__Written task__. Each entry has to be copied exactly, with nothing missed.

__Provided entries__.

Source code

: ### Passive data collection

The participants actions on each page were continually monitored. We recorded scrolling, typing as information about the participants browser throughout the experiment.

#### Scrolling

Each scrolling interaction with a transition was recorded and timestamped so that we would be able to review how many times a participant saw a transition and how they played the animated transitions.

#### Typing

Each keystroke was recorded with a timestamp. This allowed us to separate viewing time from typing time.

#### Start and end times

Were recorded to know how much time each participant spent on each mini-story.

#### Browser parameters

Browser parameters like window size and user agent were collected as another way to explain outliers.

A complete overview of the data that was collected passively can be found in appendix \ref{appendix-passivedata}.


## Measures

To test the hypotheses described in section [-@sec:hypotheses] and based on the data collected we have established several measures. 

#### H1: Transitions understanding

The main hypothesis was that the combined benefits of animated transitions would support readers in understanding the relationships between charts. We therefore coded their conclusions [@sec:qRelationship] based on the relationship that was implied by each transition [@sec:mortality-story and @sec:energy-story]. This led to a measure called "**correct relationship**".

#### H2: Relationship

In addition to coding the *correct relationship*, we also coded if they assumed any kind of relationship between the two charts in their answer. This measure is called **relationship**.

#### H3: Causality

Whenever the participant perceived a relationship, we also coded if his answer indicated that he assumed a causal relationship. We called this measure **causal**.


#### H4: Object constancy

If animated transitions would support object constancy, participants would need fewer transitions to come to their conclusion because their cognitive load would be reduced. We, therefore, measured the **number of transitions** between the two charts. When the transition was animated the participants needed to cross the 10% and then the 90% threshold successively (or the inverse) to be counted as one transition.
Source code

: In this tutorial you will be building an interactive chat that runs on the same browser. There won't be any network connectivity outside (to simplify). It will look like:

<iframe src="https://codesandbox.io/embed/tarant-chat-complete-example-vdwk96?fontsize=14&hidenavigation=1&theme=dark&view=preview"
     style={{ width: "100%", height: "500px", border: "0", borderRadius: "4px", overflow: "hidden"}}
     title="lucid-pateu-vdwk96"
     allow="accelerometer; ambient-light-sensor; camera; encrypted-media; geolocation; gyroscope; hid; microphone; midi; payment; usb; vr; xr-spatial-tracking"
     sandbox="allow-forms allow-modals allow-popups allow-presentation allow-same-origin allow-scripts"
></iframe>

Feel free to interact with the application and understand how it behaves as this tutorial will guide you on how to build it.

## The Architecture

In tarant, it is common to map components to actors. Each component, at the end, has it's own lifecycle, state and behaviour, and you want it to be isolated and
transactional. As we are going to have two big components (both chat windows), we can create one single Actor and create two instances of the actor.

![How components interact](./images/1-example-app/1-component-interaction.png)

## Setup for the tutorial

__Exercise output__.
Source code

: ### Passive data collection

The participants actions on each page were continually monitored. We recorded scrolling, typing as information about the participants browser throughout the experiment.

#### Scrolling

Each scrolling interaction with a transition was recorded and timestamped so that we would be able to review how many times a participant saw a transition and how they played the animated transitions.

#### Typing

Each keystroke was recorded with a timestamp. This allowed us to separate viewing time from typing time.

#### Start and end times

Were recorded to know how much time each participant spent on each mini-story.

#### Browser parameters

Browser parameters like window size and user agent were collected as another way to explain outliers.

A complete overview of the data that was collected passively can be found in appendix \ref{appendix-passivedata}.


## Measures

To test the hypotheses described in section [-@sec:hypotheses] and based on the data collected we have established several measures. 

#### H1: Transitions understanding

The main hypothesis was that the combined benefits of animated transitions would support readers in understanding the relationships between charts. We therefore coded their conclusions [@sec:qRelationship] based on the relationship that was implied by each transition [@sec:mortality-story and @sec:energy-story]. This led to a measure called "**correct relationship**".

#### H2: Relationship

In addition to coding the *correct relationship*, we also coded if they assumed any kind of relationship between the two charts in their answer. This measure is called **relationship**.

#### H3: Causality

Whenever the participant perceived a relationship, we also coded if his answer indicated that he assumed a causal relationship. We called this measure **causal**.


#### H4: Object constancy

If animated transitions would support object constancy, participants would need fewer transitions to come to their conclusion because their cognitive load would be reduced. We, therefore, measured the **number of transitions** between the two charts. When the transition was animated the participants needed to cross the 10% and then the 90% threshold successively (or the inverse) to be counted as one transition.
Source code

: In this tutorial you will be building an interactive chat that runs on the same browser. There won't be any network connectivity outside (to simplify). It will look like:

<iframe src="https://codesandbox.io/embed/tarant-chat-complete-example-vdwk96?fontsize=14&hidenavigation=1&theme=dark&view=preview"
     style={{ width: "100%", height: "500px", border: "0", borderRadius: "4px", overflow: "hidden"}}
     title="lucid-pateu-vdwk96"
     allow="accelerometer; ambient-light-sensor; camera; encrypted-media; geolocation; gyroscope; hid; microphone; midi; payment; usb; vr; xr-spatial-tracking"
     sandbox="allow-forms allow-modals allow-popups allow-presentation allow-same-origin allow-scripts"
></iframe>

Feel free to interact with the application and understand how it behaves as this tutorial will guide you on how to build it.

## The Architecture

In tarant, it is common to map components to actors. Each component, at the end, has it's own lifecycle, state and behaviour, and you want it to be isolated and
transactional. As we are going to have two big components (both chat windows), we can create one single Actor and create two instances of the actor.

![How components interact](./images/1-example-app/1-component-interaction.png)

## Setup for the tutorial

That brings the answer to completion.